= Matthew Weait =

Professor of Law and Society at Oxford

Matthew Weait (born 24 August 1963) is director of the Oxford University Department for Continuing Education, fellow of Harris Manchester College and professor of law and society at the University of Oxford.

==Biography==
Weait studied law and criminology at Gonville and Caius College, University of Cambridge (1982–86) and completed his doctoral research at the Centre for Socio-Legal Studies, University of Oxford (1995). He was called to the Bar of England and Wales in 1999. In 2009 he was awarded an MA in creative writing from Birkbeck College. He is a Fellow of the Academy of Social Sciences, Fellow of the Royal Society for Public Health and a Bencher of The Honourable Society of the Middle Temple.

Weait was lecturer at Birkbeck College (1992–1999), the Open University (2000–2004) and Keele University (2004–07). He was appointed senior lecturer in law and legal studies at Birkbeck in 2007 and was promoted to reader in 2009. He was professor of law and policy at Birkbeck, and pro-vice-master (academic and community partnerships) from 2011 to 2015. From 2020 to 2022 he was deputy vice-chancellor at the University of Hertfordshire.
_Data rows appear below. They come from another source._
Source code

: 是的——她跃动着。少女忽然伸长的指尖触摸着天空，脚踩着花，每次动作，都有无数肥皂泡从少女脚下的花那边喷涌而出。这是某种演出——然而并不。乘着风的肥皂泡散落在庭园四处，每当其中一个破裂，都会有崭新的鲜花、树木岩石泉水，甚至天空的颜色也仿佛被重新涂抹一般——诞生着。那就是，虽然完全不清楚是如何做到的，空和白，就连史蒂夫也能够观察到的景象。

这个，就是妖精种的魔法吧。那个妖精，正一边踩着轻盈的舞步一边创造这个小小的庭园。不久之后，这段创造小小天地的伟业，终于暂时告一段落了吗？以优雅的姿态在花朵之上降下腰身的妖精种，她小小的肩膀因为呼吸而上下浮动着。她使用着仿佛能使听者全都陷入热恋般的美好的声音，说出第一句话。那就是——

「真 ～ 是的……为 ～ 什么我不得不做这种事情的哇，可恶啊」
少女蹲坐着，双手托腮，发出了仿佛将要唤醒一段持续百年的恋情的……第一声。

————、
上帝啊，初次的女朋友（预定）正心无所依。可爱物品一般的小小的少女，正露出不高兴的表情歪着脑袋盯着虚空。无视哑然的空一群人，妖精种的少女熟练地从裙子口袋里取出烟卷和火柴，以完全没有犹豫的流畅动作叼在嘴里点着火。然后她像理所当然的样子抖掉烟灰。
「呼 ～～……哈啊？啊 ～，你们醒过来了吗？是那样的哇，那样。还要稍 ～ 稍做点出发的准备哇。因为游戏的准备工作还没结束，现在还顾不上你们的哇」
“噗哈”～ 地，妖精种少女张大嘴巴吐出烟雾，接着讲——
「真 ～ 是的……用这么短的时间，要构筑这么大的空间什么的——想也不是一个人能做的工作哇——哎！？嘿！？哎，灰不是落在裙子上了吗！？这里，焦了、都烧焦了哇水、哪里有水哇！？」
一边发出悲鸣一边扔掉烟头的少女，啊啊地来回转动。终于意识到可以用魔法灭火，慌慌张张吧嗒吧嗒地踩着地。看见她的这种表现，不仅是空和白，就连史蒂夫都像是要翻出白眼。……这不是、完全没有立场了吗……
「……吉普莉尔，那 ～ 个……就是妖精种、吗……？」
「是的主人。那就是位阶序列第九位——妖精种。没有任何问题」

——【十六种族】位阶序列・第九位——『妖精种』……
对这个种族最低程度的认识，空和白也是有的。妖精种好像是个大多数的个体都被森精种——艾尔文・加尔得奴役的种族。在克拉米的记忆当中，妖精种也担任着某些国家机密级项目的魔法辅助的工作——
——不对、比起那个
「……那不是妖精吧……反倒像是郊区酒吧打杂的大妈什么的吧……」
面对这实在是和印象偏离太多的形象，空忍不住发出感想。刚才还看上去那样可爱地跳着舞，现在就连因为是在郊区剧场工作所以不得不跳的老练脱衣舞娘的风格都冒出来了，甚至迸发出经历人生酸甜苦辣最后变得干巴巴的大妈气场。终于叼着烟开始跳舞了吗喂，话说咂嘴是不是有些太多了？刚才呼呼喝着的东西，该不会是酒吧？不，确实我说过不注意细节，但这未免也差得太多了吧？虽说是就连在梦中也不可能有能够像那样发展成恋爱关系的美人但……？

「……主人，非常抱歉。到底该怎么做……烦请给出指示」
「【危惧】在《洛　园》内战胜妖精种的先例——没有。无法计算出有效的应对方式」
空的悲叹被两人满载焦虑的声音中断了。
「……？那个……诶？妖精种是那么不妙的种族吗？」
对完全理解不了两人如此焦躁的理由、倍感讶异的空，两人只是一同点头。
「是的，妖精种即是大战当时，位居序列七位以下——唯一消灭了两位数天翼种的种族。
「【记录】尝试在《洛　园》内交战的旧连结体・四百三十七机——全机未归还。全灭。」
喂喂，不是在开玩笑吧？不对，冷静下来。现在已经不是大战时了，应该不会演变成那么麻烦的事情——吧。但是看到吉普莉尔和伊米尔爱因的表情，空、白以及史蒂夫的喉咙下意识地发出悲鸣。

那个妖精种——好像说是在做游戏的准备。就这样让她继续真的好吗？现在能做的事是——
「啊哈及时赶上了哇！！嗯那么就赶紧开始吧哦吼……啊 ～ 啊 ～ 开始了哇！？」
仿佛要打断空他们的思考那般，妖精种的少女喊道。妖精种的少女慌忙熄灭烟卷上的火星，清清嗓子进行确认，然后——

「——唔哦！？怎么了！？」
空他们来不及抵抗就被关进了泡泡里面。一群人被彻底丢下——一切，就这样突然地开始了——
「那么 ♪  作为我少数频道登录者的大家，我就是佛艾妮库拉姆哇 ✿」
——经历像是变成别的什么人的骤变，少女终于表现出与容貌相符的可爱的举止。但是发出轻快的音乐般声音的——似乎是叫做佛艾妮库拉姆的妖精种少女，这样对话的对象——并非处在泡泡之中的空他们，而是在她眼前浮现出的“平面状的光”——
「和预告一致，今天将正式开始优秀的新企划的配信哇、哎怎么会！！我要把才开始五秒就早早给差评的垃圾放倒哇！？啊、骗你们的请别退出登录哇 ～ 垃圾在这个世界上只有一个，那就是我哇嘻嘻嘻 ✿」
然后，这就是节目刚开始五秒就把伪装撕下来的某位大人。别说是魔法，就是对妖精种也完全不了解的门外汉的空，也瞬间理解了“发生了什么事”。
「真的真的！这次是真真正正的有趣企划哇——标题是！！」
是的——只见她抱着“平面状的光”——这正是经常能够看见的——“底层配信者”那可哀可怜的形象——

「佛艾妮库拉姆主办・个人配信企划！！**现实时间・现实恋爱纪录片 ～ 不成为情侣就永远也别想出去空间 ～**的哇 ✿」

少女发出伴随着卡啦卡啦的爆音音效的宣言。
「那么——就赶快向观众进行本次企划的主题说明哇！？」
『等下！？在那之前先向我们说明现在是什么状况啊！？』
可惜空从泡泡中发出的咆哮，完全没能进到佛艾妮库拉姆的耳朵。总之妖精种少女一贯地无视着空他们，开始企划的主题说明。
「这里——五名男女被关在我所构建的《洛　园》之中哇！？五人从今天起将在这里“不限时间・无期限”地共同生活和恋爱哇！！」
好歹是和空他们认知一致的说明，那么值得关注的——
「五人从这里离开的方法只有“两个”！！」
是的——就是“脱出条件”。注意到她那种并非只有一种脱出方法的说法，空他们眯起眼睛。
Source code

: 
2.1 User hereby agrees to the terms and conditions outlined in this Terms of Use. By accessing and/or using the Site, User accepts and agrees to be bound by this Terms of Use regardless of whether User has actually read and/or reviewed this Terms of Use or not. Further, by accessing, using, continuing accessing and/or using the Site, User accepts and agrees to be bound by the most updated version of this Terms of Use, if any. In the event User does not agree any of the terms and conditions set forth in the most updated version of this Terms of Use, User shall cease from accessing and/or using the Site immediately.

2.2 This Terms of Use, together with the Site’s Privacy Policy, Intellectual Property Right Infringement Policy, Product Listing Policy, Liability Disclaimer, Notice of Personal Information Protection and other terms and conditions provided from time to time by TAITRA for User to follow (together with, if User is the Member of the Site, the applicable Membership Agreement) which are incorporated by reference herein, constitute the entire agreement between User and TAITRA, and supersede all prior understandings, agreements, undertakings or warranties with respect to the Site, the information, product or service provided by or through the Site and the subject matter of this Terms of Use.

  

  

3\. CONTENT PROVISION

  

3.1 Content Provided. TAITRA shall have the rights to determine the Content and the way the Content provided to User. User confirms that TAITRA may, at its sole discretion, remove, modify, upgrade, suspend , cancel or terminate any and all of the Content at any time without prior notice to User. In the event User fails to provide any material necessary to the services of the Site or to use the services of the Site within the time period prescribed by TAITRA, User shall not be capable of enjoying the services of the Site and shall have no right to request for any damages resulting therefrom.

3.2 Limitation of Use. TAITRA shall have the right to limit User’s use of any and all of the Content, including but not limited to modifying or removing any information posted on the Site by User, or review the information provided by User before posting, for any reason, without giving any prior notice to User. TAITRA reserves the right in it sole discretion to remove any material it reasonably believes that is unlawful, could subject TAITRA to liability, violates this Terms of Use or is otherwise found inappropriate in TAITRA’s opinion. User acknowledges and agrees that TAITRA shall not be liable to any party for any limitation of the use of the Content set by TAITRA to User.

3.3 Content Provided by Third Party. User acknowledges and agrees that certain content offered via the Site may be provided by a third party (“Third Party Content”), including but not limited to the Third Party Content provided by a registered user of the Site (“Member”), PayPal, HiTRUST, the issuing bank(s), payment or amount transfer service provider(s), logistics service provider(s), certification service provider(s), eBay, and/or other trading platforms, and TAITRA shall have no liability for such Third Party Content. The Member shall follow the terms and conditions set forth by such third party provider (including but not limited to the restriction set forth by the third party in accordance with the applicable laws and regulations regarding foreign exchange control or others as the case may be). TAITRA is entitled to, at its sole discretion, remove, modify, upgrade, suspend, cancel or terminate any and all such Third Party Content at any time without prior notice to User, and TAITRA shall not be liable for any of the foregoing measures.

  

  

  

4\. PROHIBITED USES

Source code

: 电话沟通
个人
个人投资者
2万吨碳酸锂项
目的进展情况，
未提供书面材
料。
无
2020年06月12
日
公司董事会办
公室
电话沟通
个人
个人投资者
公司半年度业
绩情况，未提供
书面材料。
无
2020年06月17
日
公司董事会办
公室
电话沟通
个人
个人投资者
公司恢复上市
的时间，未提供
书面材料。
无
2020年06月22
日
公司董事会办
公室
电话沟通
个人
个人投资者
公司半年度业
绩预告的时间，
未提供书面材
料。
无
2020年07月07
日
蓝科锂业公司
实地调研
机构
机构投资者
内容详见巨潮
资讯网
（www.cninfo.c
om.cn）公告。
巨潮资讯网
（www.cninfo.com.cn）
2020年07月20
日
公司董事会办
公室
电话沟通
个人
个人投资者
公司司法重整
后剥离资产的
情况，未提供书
Between 2002 and 2003 he was parliamentary research officer to Lord Lester of Herne Hill at the Odysseus Trust.

Weait's research centres on the impact of law on people living with HIV and AIDS, and he has published in this area. His monograph Intimacy and Responsibility: the Criminalisation of HIV Transmission was published in 2007. He was a member of the Technical Advisory Group for the Global Commission on HIV and the Law and the Joint Academic Stage Board of the Solicitors Regulation Authority and the Bar Standards Board. Weait's short stories have been published in the Fish Anthology and the Institute Review, and his story "the days he had seen" was shortlisted for the 2009 Bridport Prize.